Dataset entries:
----

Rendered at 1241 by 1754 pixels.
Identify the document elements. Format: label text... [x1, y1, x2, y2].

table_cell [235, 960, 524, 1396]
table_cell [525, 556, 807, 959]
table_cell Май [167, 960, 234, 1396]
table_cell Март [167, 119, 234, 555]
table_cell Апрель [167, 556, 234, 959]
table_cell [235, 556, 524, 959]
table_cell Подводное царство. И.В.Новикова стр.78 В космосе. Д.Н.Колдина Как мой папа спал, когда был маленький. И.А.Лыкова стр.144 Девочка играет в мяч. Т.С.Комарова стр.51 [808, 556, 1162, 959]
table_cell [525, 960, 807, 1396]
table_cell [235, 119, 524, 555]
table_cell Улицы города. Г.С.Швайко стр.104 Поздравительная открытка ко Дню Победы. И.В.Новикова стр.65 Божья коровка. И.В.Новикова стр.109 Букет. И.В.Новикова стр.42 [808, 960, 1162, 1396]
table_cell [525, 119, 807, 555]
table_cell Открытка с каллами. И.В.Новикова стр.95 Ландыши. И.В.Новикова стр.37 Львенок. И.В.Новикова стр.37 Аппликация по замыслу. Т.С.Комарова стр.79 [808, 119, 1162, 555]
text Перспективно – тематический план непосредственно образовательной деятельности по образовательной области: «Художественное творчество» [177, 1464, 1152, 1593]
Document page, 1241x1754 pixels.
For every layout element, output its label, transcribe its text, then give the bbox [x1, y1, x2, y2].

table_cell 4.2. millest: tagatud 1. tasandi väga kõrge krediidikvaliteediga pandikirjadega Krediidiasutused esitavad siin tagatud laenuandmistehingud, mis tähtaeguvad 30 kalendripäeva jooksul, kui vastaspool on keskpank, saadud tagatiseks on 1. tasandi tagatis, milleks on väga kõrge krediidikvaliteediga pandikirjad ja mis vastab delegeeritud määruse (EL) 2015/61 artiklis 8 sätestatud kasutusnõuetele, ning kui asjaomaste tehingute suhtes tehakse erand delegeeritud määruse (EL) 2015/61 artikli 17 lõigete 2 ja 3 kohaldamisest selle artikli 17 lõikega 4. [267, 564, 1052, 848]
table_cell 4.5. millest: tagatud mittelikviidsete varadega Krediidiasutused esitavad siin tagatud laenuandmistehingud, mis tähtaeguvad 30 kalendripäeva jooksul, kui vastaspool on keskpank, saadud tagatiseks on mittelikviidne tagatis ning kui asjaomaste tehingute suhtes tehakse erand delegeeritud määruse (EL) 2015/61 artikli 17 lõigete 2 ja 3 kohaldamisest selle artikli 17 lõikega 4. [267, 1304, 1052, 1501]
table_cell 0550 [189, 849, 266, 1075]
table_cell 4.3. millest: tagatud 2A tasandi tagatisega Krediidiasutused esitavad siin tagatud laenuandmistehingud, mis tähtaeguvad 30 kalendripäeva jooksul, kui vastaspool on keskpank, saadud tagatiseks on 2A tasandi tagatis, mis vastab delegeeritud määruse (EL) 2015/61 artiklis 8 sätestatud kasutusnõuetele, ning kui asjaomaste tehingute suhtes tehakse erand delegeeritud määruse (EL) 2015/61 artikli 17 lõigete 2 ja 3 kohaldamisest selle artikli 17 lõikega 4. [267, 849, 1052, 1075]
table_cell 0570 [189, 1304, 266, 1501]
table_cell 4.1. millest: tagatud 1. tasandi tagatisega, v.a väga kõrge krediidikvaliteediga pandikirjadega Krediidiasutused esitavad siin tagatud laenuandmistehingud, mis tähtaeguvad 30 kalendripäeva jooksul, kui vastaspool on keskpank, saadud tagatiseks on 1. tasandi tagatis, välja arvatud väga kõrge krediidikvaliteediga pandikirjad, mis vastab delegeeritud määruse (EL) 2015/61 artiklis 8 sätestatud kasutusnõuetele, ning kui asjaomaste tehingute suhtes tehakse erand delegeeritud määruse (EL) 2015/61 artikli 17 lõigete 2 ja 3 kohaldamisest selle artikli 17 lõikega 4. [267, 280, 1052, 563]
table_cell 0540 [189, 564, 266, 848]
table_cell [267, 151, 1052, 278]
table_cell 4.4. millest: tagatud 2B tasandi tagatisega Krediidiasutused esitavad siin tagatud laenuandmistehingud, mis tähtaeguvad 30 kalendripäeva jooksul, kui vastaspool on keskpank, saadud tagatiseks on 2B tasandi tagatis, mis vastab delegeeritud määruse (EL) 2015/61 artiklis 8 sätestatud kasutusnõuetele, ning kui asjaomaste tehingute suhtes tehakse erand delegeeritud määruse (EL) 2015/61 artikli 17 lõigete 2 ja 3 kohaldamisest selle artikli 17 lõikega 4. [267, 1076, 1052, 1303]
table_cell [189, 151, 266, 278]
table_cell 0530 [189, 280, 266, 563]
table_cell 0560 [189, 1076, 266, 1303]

----

- WHAT IS EXPECTED
Among the lines of the data above, find those with the word "pixels" and show them.

- RESPONSE BOX
Rendered at 1241 by 1754 pixels.
Document page, 1241x1754 pixels.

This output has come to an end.